Crowdfunding campaign brings books to Texas jail
In June, Amalia Beckner asked her Facebook friends for help buying books for inmates at the Harris County Jail in Houston, where she works as a public defender. That post was shared with other friends, who shared it with their friends, until it took on a life of its own and the story landed in the newspaper. From there, things really took off. To date, about $5,500 in donations via Amazon.com have rolled in.
“I remember we got one $500 donation, and I just sat there with my mouth open,” Beckner says. “I was just shocked.”
For years, Beckner had been bringing her clients books from her own collection. She knew they were eager to read anything they could get their hands on, but the jail would only allow five books at a time per “pod” of more than two dozen inmates.
Through better book access, she saw an opportunity to expand her clients’ minds and maybe even give hope at the jail, where most of the inmates are awaiting trial and haven’t been convicted of a crime.

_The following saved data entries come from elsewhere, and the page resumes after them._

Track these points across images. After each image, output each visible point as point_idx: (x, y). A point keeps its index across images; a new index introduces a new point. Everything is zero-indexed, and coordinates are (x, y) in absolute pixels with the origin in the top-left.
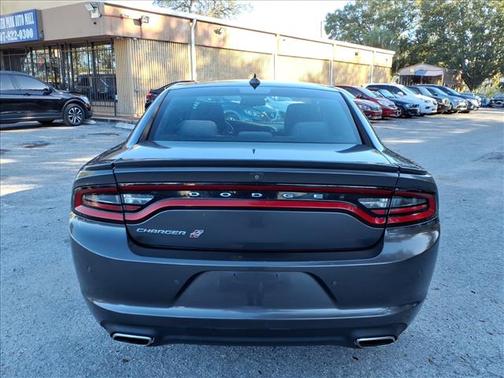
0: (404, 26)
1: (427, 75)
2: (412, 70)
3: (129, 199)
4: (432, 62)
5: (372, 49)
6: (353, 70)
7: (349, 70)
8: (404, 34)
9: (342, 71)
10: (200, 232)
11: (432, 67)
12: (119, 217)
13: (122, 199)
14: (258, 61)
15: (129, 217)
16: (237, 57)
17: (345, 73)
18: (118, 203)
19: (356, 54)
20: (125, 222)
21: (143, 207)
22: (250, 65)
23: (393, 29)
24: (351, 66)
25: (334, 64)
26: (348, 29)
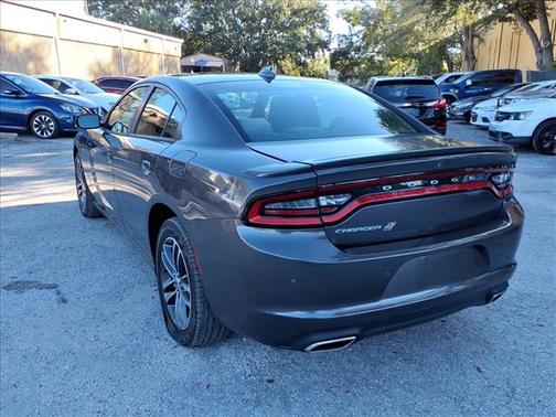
0: (176, 12)
1: (207, 65)
2: (192, 60)
3: (324, 201)
4: (210, 52)
5: (160, 35)
6: (145, 59)
7: (141, 59)
8: (177, 21)
9: (132, 60)
10: (393, 224)
11: (212, 58)
12: (317, 221)
13: (318, 202)
14: (37, 46)
15: (326, 219)
16: (10, 40)
17: (137, 61)
18: (314, 206)
19: (146, 41)
20: (322, 226)
21: (340, 207)
22: (27, 50)
23: (165, 13)
24: (142, 54)
25: (124, 52)
26: (113, 11)
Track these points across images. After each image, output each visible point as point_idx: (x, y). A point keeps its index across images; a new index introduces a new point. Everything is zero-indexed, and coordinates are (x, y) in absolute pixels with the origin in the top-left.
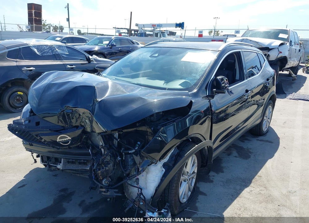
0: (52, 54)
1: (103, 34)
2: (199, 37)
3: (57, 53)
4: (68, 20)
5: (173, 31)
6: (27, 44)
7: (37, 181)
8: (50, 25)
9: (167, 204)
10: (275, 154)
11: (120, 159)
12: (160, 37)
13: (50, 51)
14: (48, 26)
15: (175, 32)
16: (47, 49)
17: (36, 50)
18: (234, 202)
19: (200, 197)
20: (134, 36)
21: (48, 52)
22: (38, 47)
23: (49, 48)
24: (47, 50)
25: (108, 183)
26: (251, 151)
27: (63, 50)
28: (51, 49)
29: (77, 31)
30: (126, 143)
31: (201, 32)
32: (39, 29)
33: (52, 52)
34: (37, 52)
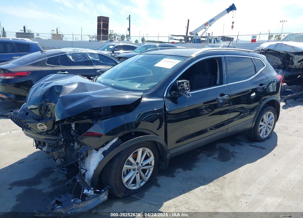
0: (84, 60)
1: (162, 41)
2: (252, 42)
3: (89, 60)
4: (129, 29)
5: (230, 37)
6: (64, 53)
7: (34, 160)
8: (115, 35)
9: (108, 186)
10: (258, 160)
11: (72, 144)
12: (214, 42)
13: (83, 58)
14: (114, 35)
15: (233, 37)
16: (81, 56)
17: (71, 57)
18: (180, 196)
19: (154, 188)
20: (190, 42)
21: (81, 59)
22: (73, 55)
23: (82, 55)
24: (81, 58)
25: (60, 162)
26: (235, 154)
27: (95, 57)
28: (84, 56)
29: (141, 40)
30: (77, 132)
31: (254, 37)
32: (105, 38)
33: (85, 59)
34: (71, 59)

“Reading pushes you to think about your life and your choices and your relationships with people. It promotes introspection, it promotes processing your emotions, your past and what you’re hoping for,” she says. “I think that’s really important, especially for people who are locked up.”
When she put the request on social media, Beckner admits she felt uncomfortable asking for help. But she focused on the benefits to her clients. Initially, Beckner’s campaign received about $1,400 in donations. Then, after it appeared in the Houston Chronicle, that number multiplied. From there, the public defender’s office hosted a book drive that brought in about 670 more books.
“My secret wish is that we can get to about 1,000,” Beckner says.
The Harris County Jail isn’t the only detention facility that’s cracked down on access to books. Alan Mills, executive director of the Uptown People’s Law Center, a Chicago-based nonprofit legal services organization specializing in prisoners’ rights, says he’s seeing more jails and prisons restrict or attempt to restrict access to books, often through arbitrary book bans and censorship.
For example, the Texas Department of Criminal Justice’s 2017 banned book list included best-sellers The Color Purple, Memoirs of a Geisha and Freakonomics.
Mills thinks prison and jail libraries should be stocked as well as public libraries because reading is one of the most productive outlets for inmates.
“Instead, prisons are adopting increasingly vague policies, which allow individual mailroom officers to ban any book they find objectionable,” he says. “This is a clear violation of the First Amendment: pure content-based discrimination with no penological purpose.”
In Houston, change is already taking place. Since the Chronicle story ran in early July, restrictions on the number of books have been lifted. A representative at the jail also invited Beckner to start a book club for prisoners, and they had their first meeting in late September. The book chosen was The Cuckoo’s Calling, a 2013 crime fiction novel by J.K. Rowling, published under the pseudonym Robert Galbraith.
While Beckner says vast improvements are needed when it comes to the criminal justice system, she thinks granting better access to books is an important step. “This is just one really small way that we can make the jails more humane,” she says.